2018年01月02日
 ■  「すばらしい新世界」と「一九八四年」を読んで

明けましておめでとうございます。

年末は、ディストピア小説の不朽の名作を2本読みました。
1932年に書かれた、オルダス・ハクスリーの「すばらしい新世界」と、
1949年に書かれた、ジョージ・オーウェルの「一九八四年」です。

どちらも絶望を描いた作品で、作中には希望を見い出すことはできなかったのに、
なぜか、幸福な気持ちになりました。

小説だけに限らず、芸術には、
「コンセプト」が素晴らしいものと、
「ディテイル」が素晴らしいものがあると常々思っていて、
「すばらしい新世界」は、コンセプトが素晴らしく、
「一九八四年」は、「ディテイル」が素晴らしかったのです。

まず、「すばらしい新世界」から読みました。
80年以上も前に描かれた、「未来」のコンセプトにまず驚嘆します。
全ての赤ちゃんが人工子宮ならぬ「瓶」から出荷されます。
親、子、家族という概念は否定され、
しかし、快楽のためのセックスは推奨されています。
基本的には、望めば誰とでもセックスできる夢のような世界。
結婚という概念は存在しない。
幸福は、安全なドラッグを通して提供されます。
健康を害さず、依存症にもならず、
副作用もほとんどない安全な覚せい剤みたいなもので、いつもハッピー。
しかも老化もない。
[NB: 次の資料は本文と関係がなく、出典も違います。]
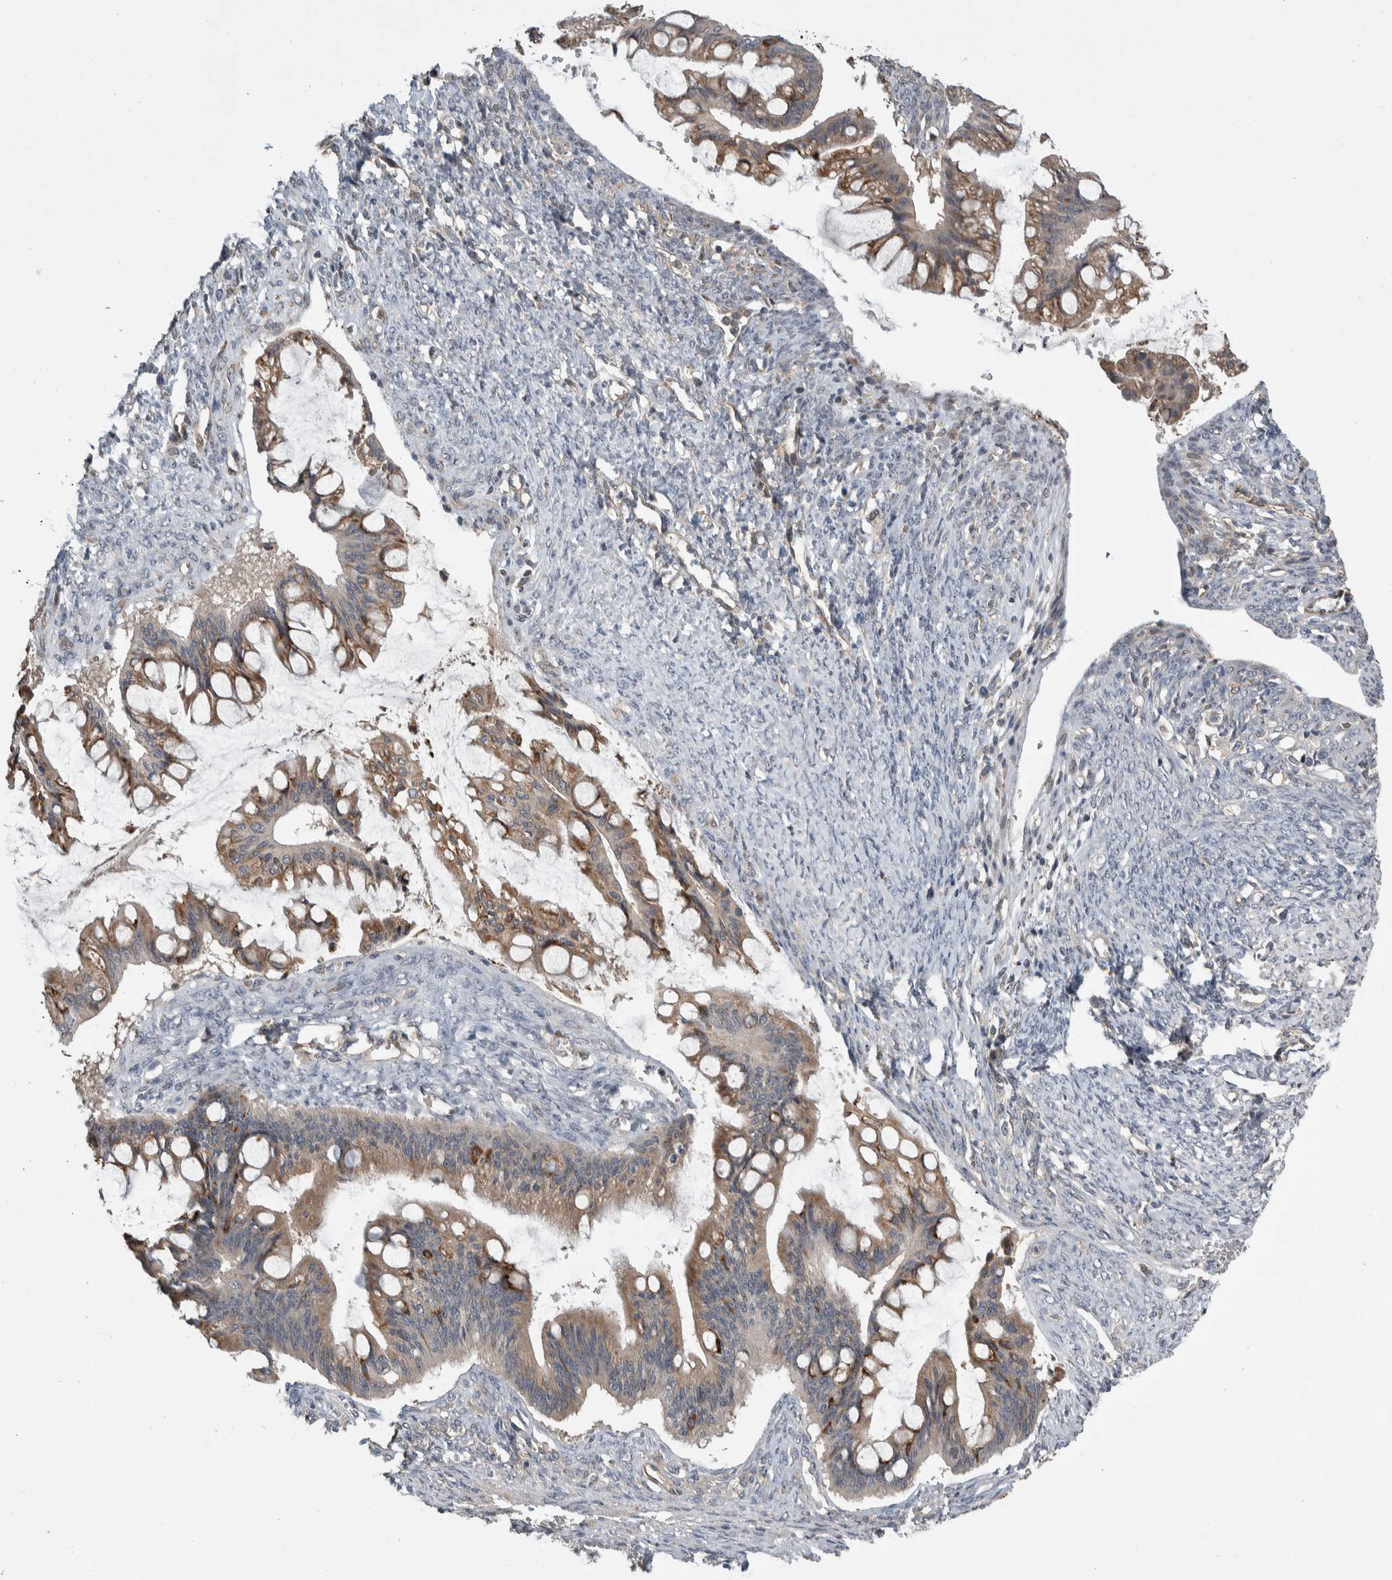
{"staining": {"intensity": "weak", "quantity": ">75%", "location": "cytoplasmic/membranous"}, "tissue": "ovarian cancer", "cell_type": "Tumor cells", "image_type": "cancer", "snomed": [{"axis": "morphology", "description": "Cystadenocarcinoma, mucinous, NOS"}, {"axis": "topography", "description": "Ovary"}], "caption": "There is low levels of weak cytoplasmic/membranous expression in tumor cells of ovarian cancer, as demonstrated by immunohistochemical staining (brown color).", "gene": "PRDM4", "patient": {"sex": "female", "age": 73}}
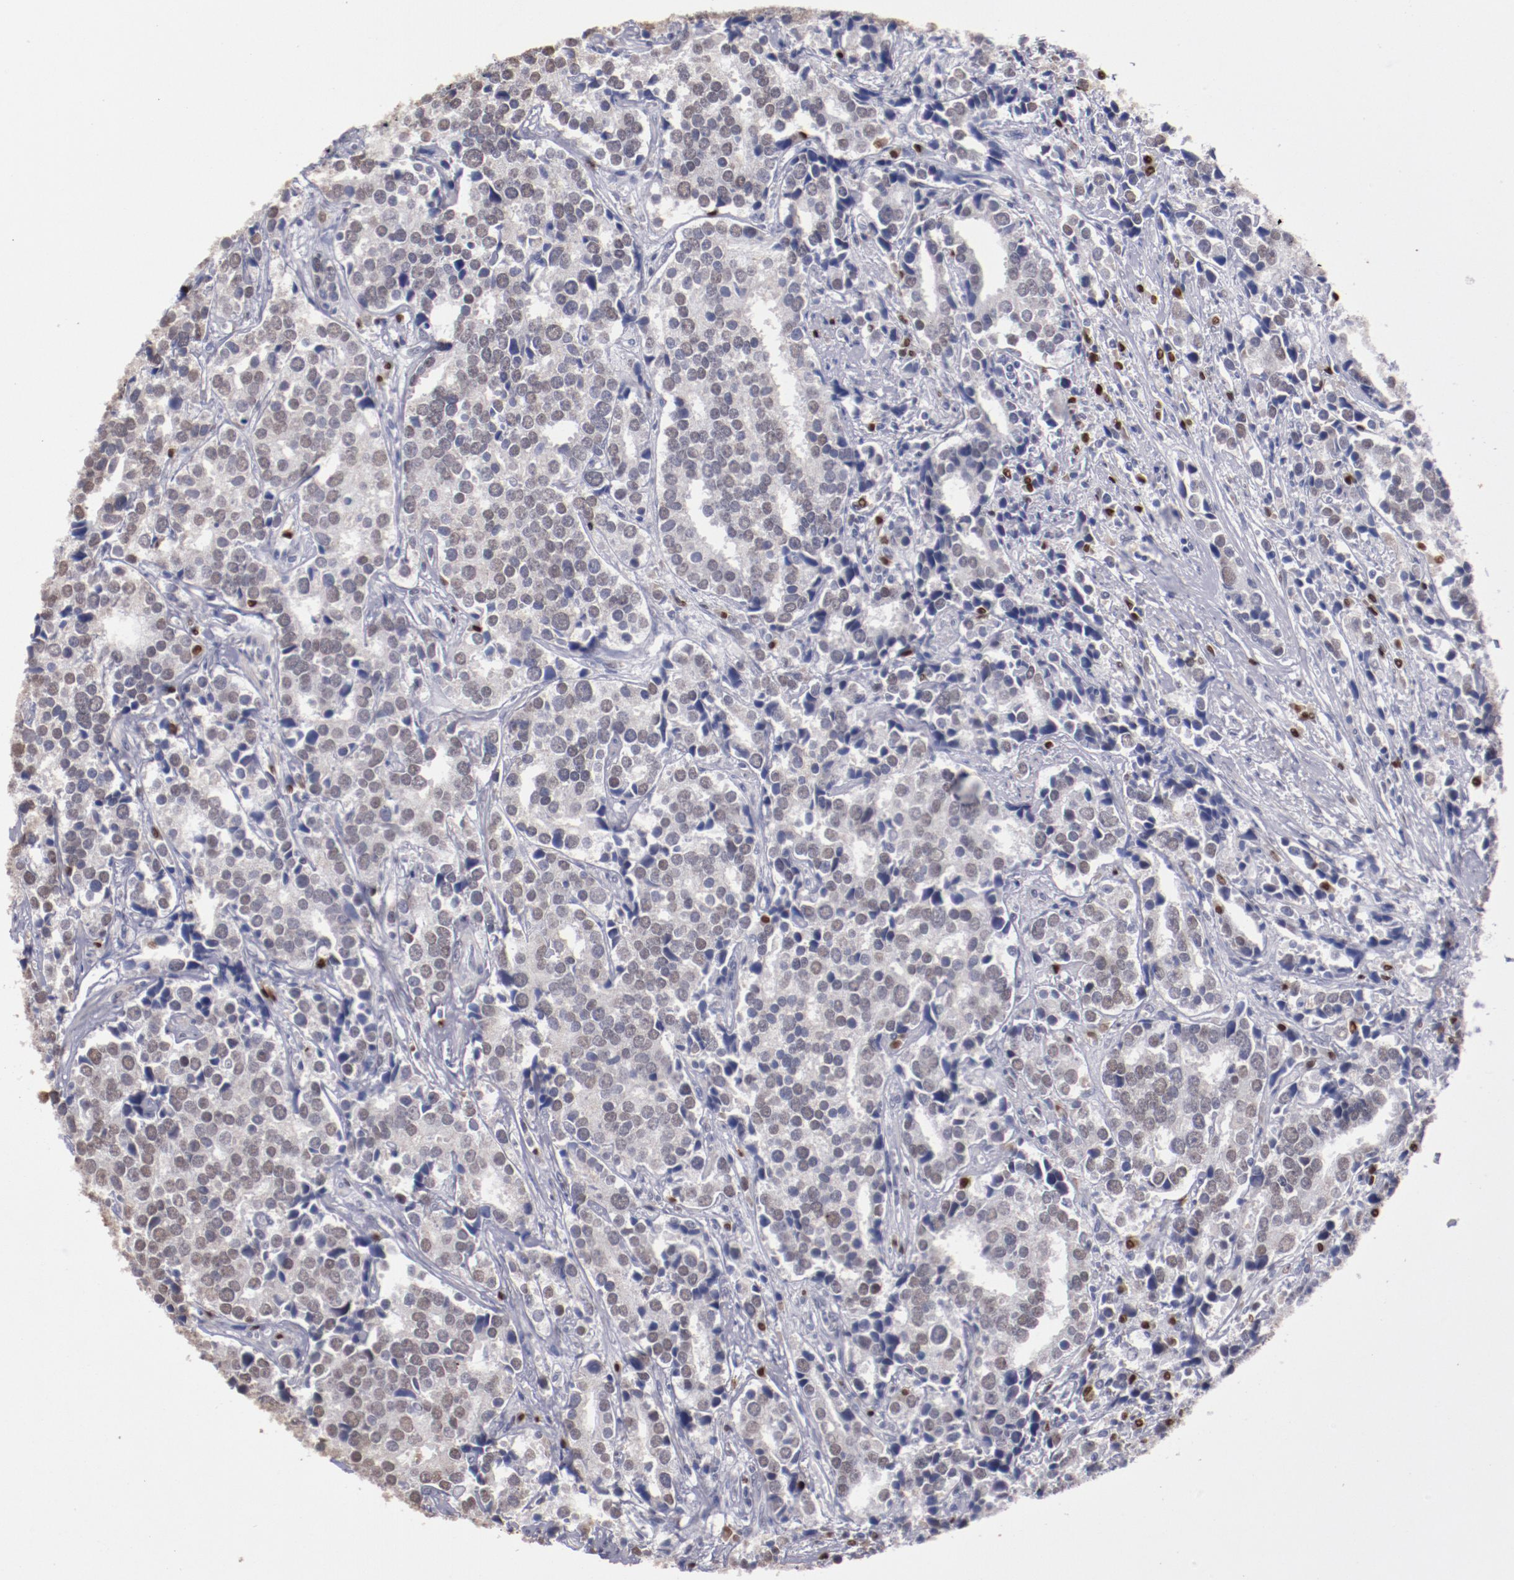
{"staining": {"intensity": "weak", "quantity": "<25%", "location": "nuclear"}, "tissue": "prostate cancer", "cell_type": "Tumor cells", "image_type": "cancer", "snomed": [{"axis": "morphology", "description": "Adenocarcinoma, High grade"}, {"axis": "topography", "description": "Prostate"}], "caption": "DAB immunohistochemical staining of prostate cancer demonstrates no significant staining in tumor cells.", "gene": "IRF4", "patient": {"sex": "male", "age": 71}}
ただし、若い姿を維持できるのが60歳までなので、
60歳ぐらいで全員安楽死処分されます。
このようなことが、ブラックユーモアで描かれます。笑えます。

一方、「一九八四年」では、管理社会が、徹底的な冷たいリアリズムで描かれます。
その「管理社会」の姿には、目新しいものはないのですが、
その丁寧で細かい筆致は、「管理社会」に抵抗する主人公の、
精神の内側に入っていく感覚を、読者にもたらします。
小説とは、人間の精神の運動を描き、
また、読者にそれを感じさせる表現媒体なのだということを、
あらためて、発見させてくれる小説です。

「一九八四年」の「管理社会」では、「結婚」も「出産」も、
社会のために行うのならば許可されているが、
「恋愛」や、快楽や性愛を目的としたセックスは、禁止されています。
その中で、主人公たちは「恋愛」をするわけですが、
この小説を読んだ後は、
「恋愛」や「愛」というものに対する認識が変わります。
少なくとも、私は変わりました。

幸福は、主観的感情とは同一ではない。
幸せの追求は、特定の感情状態の追及ではない。
では何か?
真の自分(あるいは人間)とは何かを知ることです。
そのために、自分の感情や思考、好き嫌いと自分自身を分割し、
自分が本当は何者なのかを、理解すること。
2018年は、それに挑戦したいと思います。